The strategy also identifies Iran as a small, autocratic power acting in an aggressive and destabilising way.

India is identified as the world’s largest democracy and a ‘major defence partner’, in realising Washington’s vision of a “free and open” Indo-Pacific.

Saudi Arabia’s absence from the document followed the Saudi-led oil cartel’s decision to slash production by two million barrels a day, causing an increase in al­­r­eady-high gas prices in the United States.

“We are reevaluating the relationship with Saudi Arabia, and this is a relationship that has existed over decades,” US National Security Adviser Jake Sullivan told reporters in Washington when asked to explain the absence.

US President Joe Biden was “doing so with the purpose of looking out for US interests and values as we think about the future of the US-Saudi relationship”, Mr Sullivan added.

The document notes that the Biden administration “ended America’s longest war in Afghanistan, and with it an era of major military operations to remake other societies”.

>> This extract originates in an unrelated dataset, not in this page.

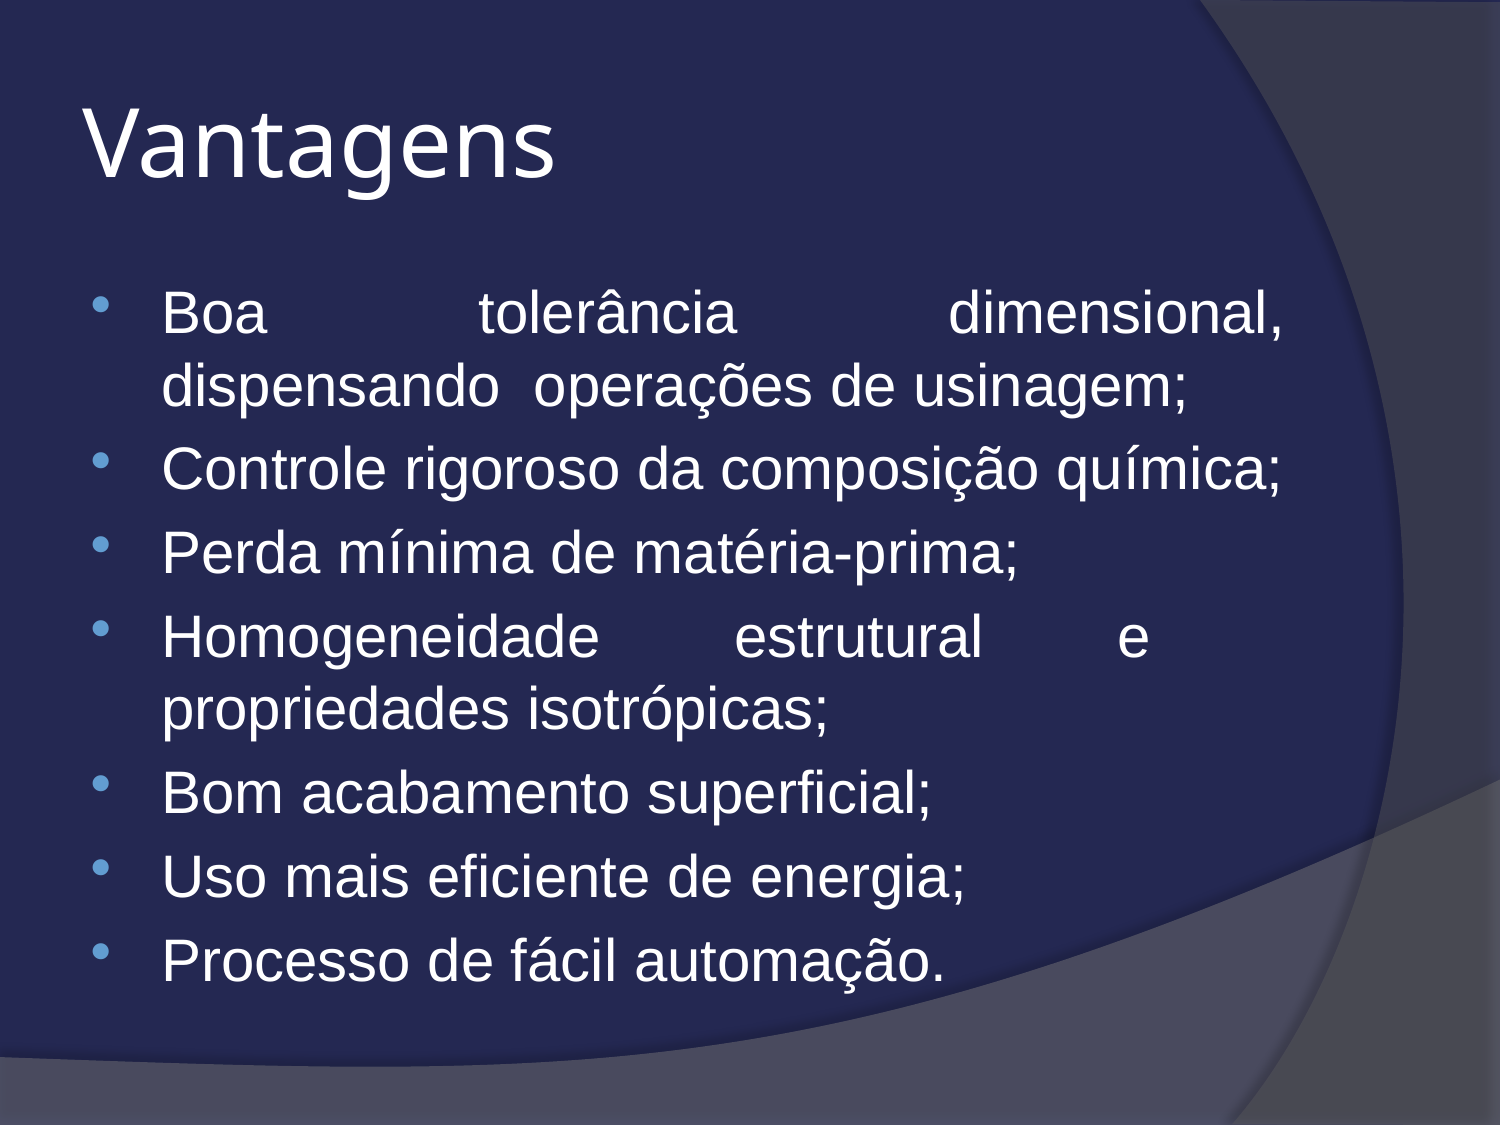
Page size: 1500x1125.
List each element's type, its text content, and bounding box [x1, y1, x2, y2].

list Boa tolerância dimensional, dispensando operações de usinagem; Controle rigoroso da composição química; Perda mínima de matéria-prima; Homogeneidade estrutural e propriedades isotrópicas; Bom acabamento superficial; Uso mais eficiente de energia; Processo de fácil automação. [75, 262, 1300, 1005]
title Vantagens [75, 45, 1300, 233]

But the document clarifies that the ad­­ministration would continue to maintain “the capacity to address terrorist threats to the American people as they emerge”.

The strategy pledges to “ensure (that) Afghanistan never again serves as a safe haven for terrorist attacks on the United States or our allies” and warns Afghan­istan’s de facto rulers that Washington will “hold the Taliban accountable for its public commitments on counterterrorism”.

The document also notes that terrorist groups like “Al Qaeda, ISIS, and associated forces have expanded from Afghanistan and the Middle East into Africa and Southeast Asia”.

Praising India as “the world’s largest democracy”, the document add that “the United States and India will work together, bilaterally and multilaterally, to support our shared vision of a free and open Indo-Pacific”.

China is marked out as a country that “harbours the intention and, increasingly, the capacity to reshape the international order in favor of one that tilts the global playing field to its benefit”.